Learning Workflows

Some AGILab apps include learning components (for example supervised models, reinforcement learning, or graph neural networks). This page describes how to separate training from inference, and how continuous learning and federated learning can be implemented with AGILab’s orchestration and artifact conventions.

Training vs inference

Training updates model parameters (and may produce new checkpoints). Inference consumes a fixed checkpoint to produce decisions, allocations, or predictions.

Reinforcement learning (example)

In reinforcement learning, a policy \(\\pi_\\theta(a \\mid s)\) is trained to maximize expected discounted return:

\[\begin{split}J(\\theta) = \\mathbb{E}\\left[\\sum_{t=0}^{T-1} \\gamma^t r_t\\right]\end{split}\]

where \(\\gamma \\in (0,1]\) is a discount factor and \(r_t\) is the reward at step \(t\).

Optimization / ILP baseline (example)

A deterministic baseline can be expressed as an integer linear program (ILP):

\[\begin{split}\\min_{x} \\; c^\\top x \\quad \\text{s.t.} \\quad Ax \\le b, \\; x \\in \\{0,1\\}^n\end{split}\]

This kind of solver is useful as:

a baseline for evaluation (compare against learned policies), and/or
a teacher that produces high-quality labels to improve learning.

Continuous learning (optional)

Continuous learning means periodically updating a model after deployment, using new data or feedback. AGILab does not enable this implicitly, but it provides the building blocks to implement it explicitly:

reproducible run orchestration (AGI.run, AGI.install, AGI.get_distrib)
stable artifact paths (datasets, logs, checkpoints) via AgiEnv and share directory conventions
per-step experiment capture via lab_steps.toml

One common pattern is “solver-as-teacher”:

Run inference with a policy checkpoint to produce decisions.
In parallel (or on sampled episodes), run an optimizer to compute a strong reference solution \(a_t^*\) or a target value \(V^*(s_t)\).
Update the policy using behavior cloning / advantage shaping / reward augmentation, depending on the algorithm.

Graph neural networks (message passing)

Many decision problems are naturally represented as graphs with node features \(x_v\), edge features \(e_{uv}\), and adjacency defined by the current topology.

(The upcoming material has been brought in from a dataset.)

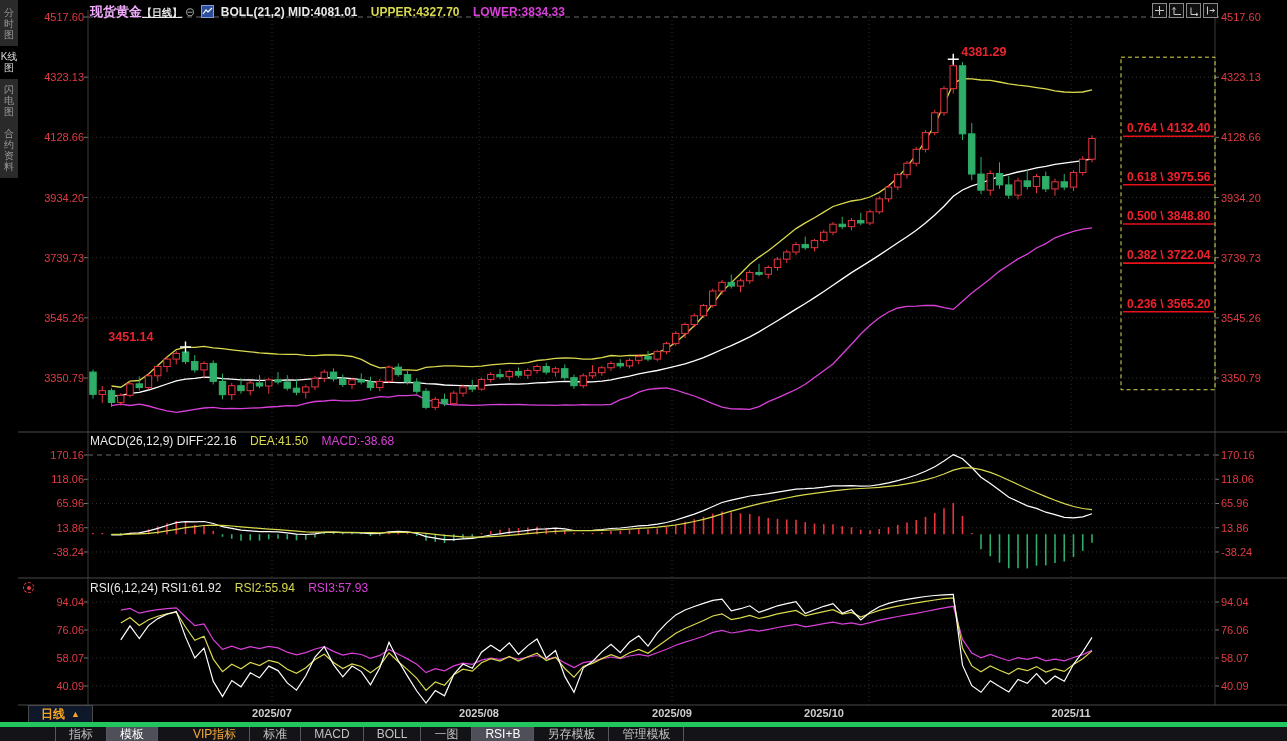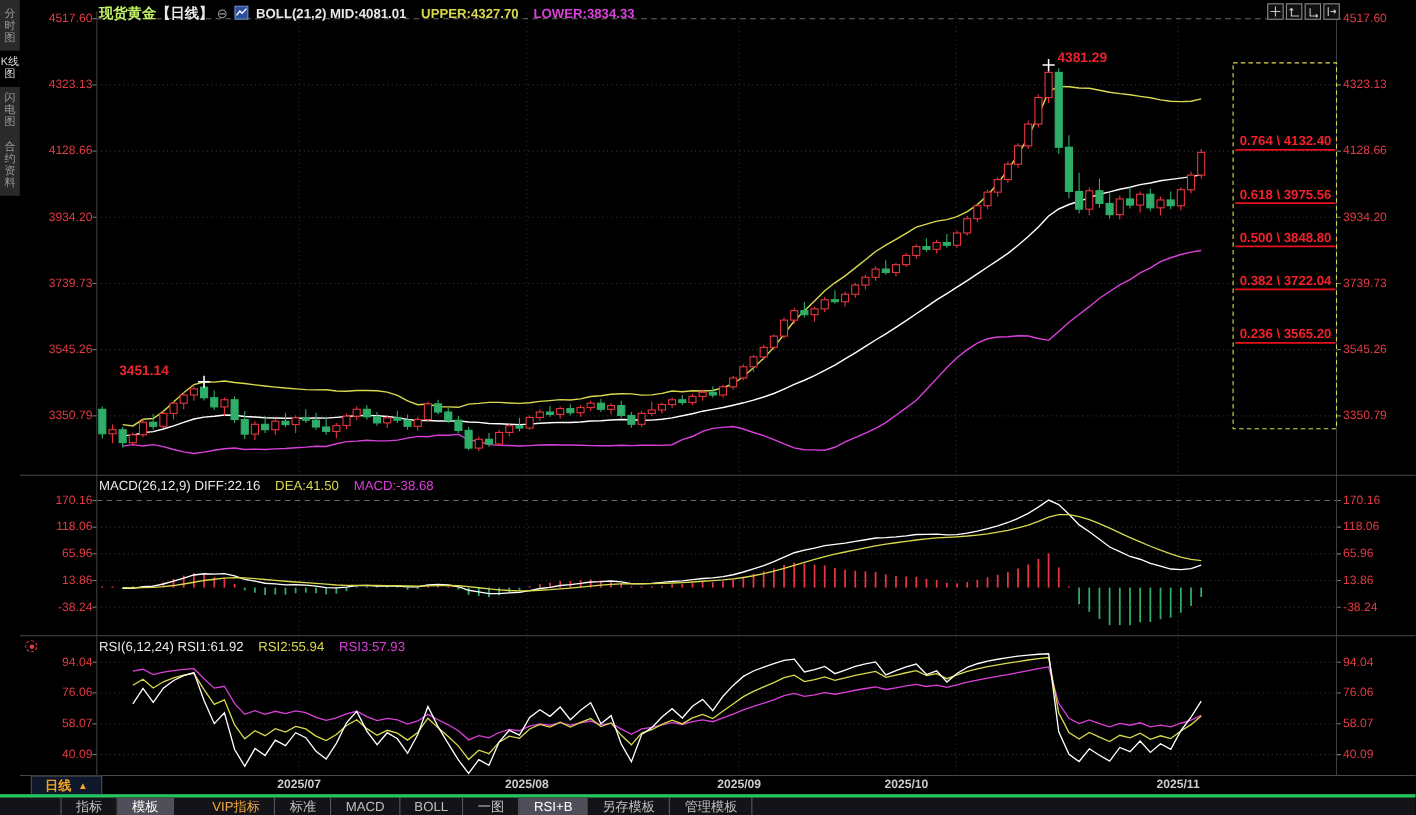"现货黄金" #main-header .sym { color: #bef264 -> #f0abfc }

A message-passing GNN updates node embeddings as:

\[\begin{split}m_v^{(k)} = \\sum_{u \\in \\mathcal{N}(v)} \\psi\\left(h_v^{(k)}, h_u^{(k)}, e_{uv}\\right), \\qquad h_v^{(k+1)} = \\phi\\left(h_v^{(k)}, m_v^{(k)}\\right)\end{split}\]

Because aggregation is permutation-invariant, the same network can generalize across different graph sizes and topologies (topology-agnostic policies), while still learning node- and edge-level properties.

Federated learning (optional)

Federated learning trains models across multiple sites without centralizing raw data. A common aggregation is FedAvg:

\[\begin{split}\\theta_{t+1} = \\sum_{k=1}^{K} \\frac{n_k}{\\sum_j n_j} \\, \\theta_{t+1}^{(k)}\end{split}\]

where \(\\theta_{t+1}^{(k)}\) is the model trained on site \(k\) and \(n_k\) is the number of samples used there.

In AGILab terms, this can be implemented by orchestrating:

per-site training runs that export checkpoints to a shared location, and
an aggregation step that combines checkpoints into a new global model, then redeploys it for inference.

AGILab’s environment resolution and worker distribution make it straightforward to run these steps locally or on SSH clusters, as long as sites agree on a checkpoint format and aggregation protocol.